Let me start this week with a quote I showed you recently. It’s especially pertinent given Donald Trump’s surprise election victory last week.
It’s from Thinking, Fast and Slow, a book by psychologist Danny Kahneman.
It details a famous study done by University of Pennsylvania professor Philip Tetlock:
‘Tetlock interviewed 284 people who made their living commenting or offering advice on political or economic trends. He asked them to assess the probabilities that certain events would occur in the not too distant future, both in areas of the world in which they specialised and in regions about which they had less knowledge.
‘In, all, Tetlock gathered around 80,000 predictions.
‘Respondents were asked to rate the probabilities of three alternative outcomes in every case, the persistence of the status quo, more of something such as political freedom or economic growth, or less of that thing.
‘The results were devastating. The experts performed worse than they would have if they simply assigned equal probabilities to each of the three potential outcomes.
‘In other words, people who spent their time, and earn their living studying a particular topic, produce poorer predictions than dart throwing monkeys who would’ve distributed their choices evenly over the options.’
After the events of last week, I’m sure you would agree that dart-throwing monkeys would have had a better chance of predicting the election than most of the political pundits out there.
It just goes to show why you need to take any expert’s ‘opinion’ with a big grain of salt.
When I published this quote a few weeks ago, I got a few responses asking whether I was talking about the experts at Port Phillip Publishing too, and whether I was shooting our business in the foot by bringing this up.

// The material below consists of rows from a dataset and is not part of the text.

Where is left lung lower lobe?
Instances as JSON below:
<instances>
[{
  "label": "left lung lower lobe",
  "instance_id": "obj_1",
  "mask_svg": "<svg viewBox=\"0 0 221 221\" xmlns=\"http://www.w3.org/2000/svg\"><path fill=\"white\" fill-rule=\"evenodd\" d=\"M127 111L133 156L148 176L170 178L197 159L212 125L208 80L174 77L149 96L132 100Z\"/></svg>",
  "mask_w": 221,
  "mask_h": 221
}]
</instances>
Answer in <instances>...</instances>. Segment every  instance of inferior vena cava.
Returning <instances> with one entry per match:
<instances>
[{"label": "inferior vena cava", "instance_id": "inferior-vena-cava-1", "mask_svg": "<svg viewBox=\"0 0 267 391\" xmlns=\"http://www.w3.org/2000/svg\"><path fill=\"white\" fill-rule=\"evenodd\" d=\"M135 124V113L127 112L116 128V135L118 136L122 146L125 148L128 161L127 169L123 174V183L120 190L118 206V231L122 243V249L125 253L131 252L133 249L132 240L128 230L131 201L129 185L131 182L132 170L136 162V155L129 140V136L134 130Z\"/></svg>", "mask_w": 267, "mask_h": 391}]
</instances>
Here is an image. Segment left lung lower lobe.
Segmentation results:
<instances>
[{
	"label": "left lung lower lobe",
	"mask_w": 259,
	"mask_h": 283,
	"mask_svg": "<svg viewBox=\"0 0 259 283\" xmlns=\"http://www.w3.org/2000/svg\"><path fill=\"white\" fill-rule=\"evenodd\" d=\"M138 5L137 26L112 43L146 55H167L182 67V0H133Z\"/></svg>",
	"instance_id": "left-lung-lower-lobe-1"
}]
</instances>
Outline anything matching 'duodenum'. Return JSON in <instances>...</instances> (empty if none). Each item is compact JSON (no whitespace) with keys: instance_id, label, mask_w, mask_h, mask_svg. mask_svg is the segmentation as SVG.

The answers to those questions are ‘yes’ and ‘no’. Look, no one can predict the future accurately all the time, or even much of the time. So you have to take any prediction about the future with a grain of salt, regardless of whether it’s from a trusted source, or an anonymous one.
In the investment world, it means not putting everything on a red or black outcome. It means creating a strategy to deal with any outcome, rather than hoping you’ve picked the right one…or picked a person to follow who has picked the right outcome.
And no, I’m not shooting our business in the foot. Firstly, I don’t think being honest with your readers is ever a business threat, however uncomfortable the honesty might be.
Unless the business is a fragile one, that is. For example, most of the financial industry is fragile. It depends on the ongoing expansion of credit and debt, and the ongoing rise in asset prices.
When times are good, financial firms will tell you that they have an edge because of such and such a way that they do things. They are ‘unique’. But it’s all rubbish. As soon as a bear market hits, they are all in trouble.
Or take real estate. The industry is enjoying a massive tailwind…at least in Sydney and Melbourne. How do you think it would go in a prolonged downturn?
Our business does well in a downturn because we constantly try to provide ideas as to why certain things are happening. Those ideas might not be right, but we are thinking, and being honest, about them.
And if you’ve been reading any of our publications for a while, you’ll know that we have diverse views across the business. There is no ‘company view’.
Our mantra is that we all have different views, and that we encourage you to think for yourself — to be truly independent. Use us as a guide if you want, but the path to personal development and financial independence involves gaining greater control over your thoughts and actions.
We don’t want, or expect, you to blindly follow our recommendations. Or, if you do, know that we could be wrong; always have a plan to manage that situation if it occurs.
The curse of the ‘independent’ investor is that they try to ‘follow’ someone and constantly change who it is they follow. The problem with this is twofold:
It prevents you from taking personal responsibility for your actions. There’s always someone to blame if things don’t work out. And if you can’t accept that the mistake was yours, you’ll never see the problem as yours to fix. As a result, you’ll keep making the same mistake, in a variety of ways, over and over.
Here’s my tip: Read as much as you can. But when it comes to reading opinions, be wary. Make sure that they are well reasoned and have a strong basis in fact. Make sure that you’re not being seduced by your biases. Keep in mind that an opinion is just that — an educated guess that is no better than a dart-throwing monkey.
Opinions may be interesting and entertaining to read, but understand that it is little more than that.
Just think of all the gibberish written in the lead up to the election…and the hindsight bias in full flight now that Trump got the job done. All of it noise…and of no particular use to an investor.
Ironically, I’m hoping this opinion piece is a little more useful than just gibberish. I’m hoping it will encourage you to really think, which will only make you a better, more independent investor.
Tomorrow I’ll get back to writing about the market and money. I hope it will be interesting and entertaining. But it will be little more than just that.